= PROBLEM DESCRIPTION =
Which lines of the entries contain the string "wire"? Copy each of them.

^^^^^^^^^^^^^^^^

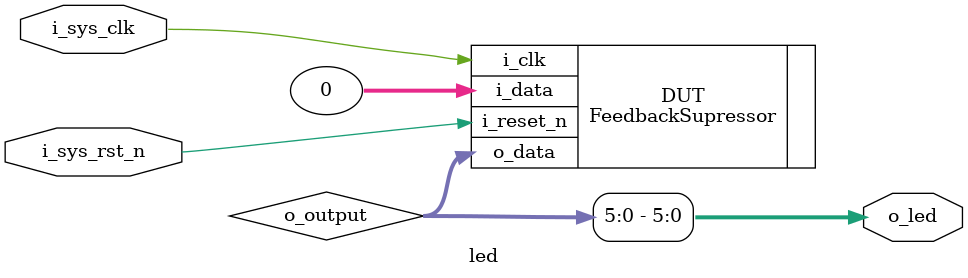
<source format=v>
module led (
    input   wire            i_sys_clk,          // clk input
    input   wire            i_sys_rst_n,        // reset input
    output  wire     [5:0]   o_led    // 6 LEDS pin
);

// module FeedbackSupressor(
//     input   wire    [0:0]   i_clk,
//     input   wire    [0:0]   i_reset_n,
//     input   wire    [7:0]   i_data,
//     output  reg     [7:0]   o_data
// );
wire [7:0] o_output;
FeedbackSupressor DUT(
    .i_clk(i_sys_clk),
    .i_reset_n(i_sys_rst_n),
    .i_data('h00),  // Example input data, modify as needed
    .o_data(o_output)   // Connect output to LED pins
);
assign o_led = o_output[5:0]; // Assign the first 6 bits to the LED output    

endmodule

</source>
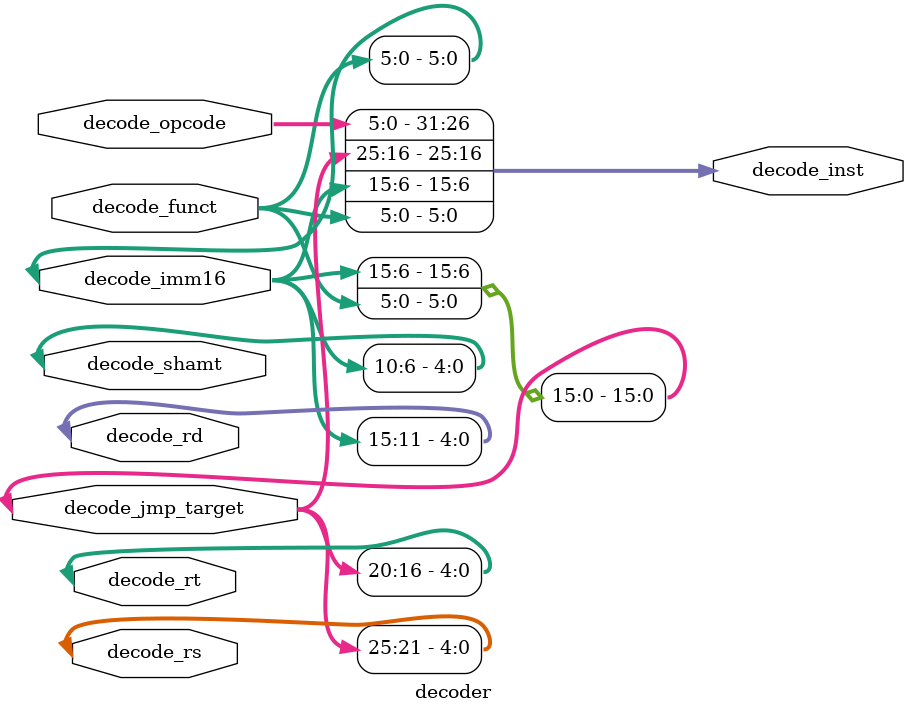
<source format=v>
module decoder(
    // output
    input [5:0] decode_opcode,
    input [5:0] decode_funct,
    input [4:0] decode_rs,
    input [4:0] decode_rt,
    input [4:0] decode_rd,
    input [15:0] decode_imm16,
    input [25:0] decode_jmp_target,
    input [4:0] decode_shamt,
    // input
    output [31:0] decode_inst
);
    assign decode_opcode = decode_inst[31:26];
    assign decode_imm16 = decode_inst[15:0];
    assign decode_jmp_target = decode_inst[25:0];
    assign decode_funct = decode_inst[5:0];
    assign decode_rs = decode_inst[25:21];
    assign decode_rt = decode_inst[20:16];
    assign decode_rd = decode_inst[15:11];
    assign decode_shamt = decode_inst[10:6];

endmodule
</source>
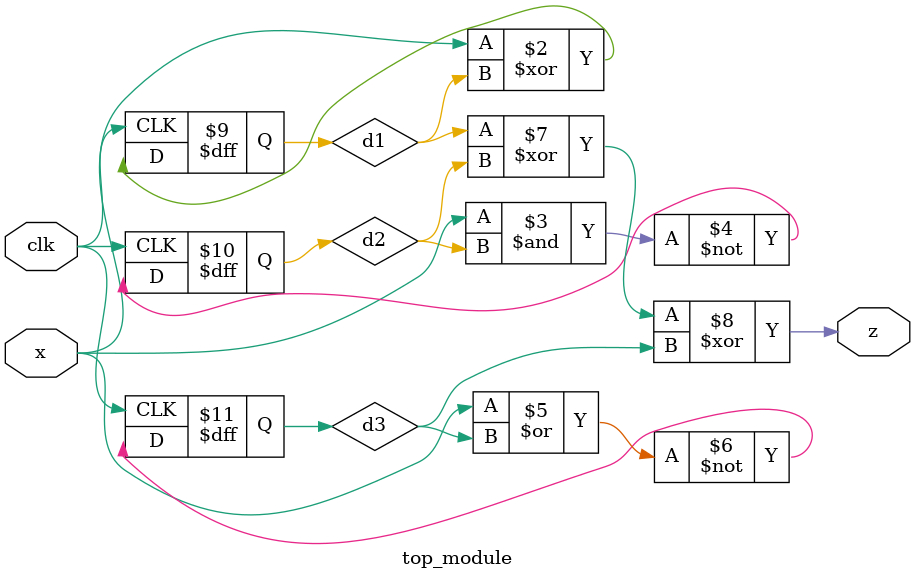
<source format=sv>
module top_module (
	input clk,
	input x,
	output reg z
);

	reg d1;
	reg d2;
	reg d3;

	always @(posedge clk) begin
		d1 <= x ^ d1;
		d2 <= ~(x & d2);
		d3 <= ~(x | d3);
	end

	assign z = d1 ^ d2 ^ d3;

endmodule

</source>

^^^^^^^^^^^^^^^^

= COMPLETED EXERCISE =
    input   wire            i_sys_clk,          // clk input
    input   wire            i_sys_rst_n,        // reset input
    output  wire     [5:0]   o_led    // 6 LEDS pin
//     input   wire    [0:0]   i_clk,
//     input   wire    [0:0]   i_reset_n,
//     input   wire    [7:0]   i_data,
wire [7:0] o_output;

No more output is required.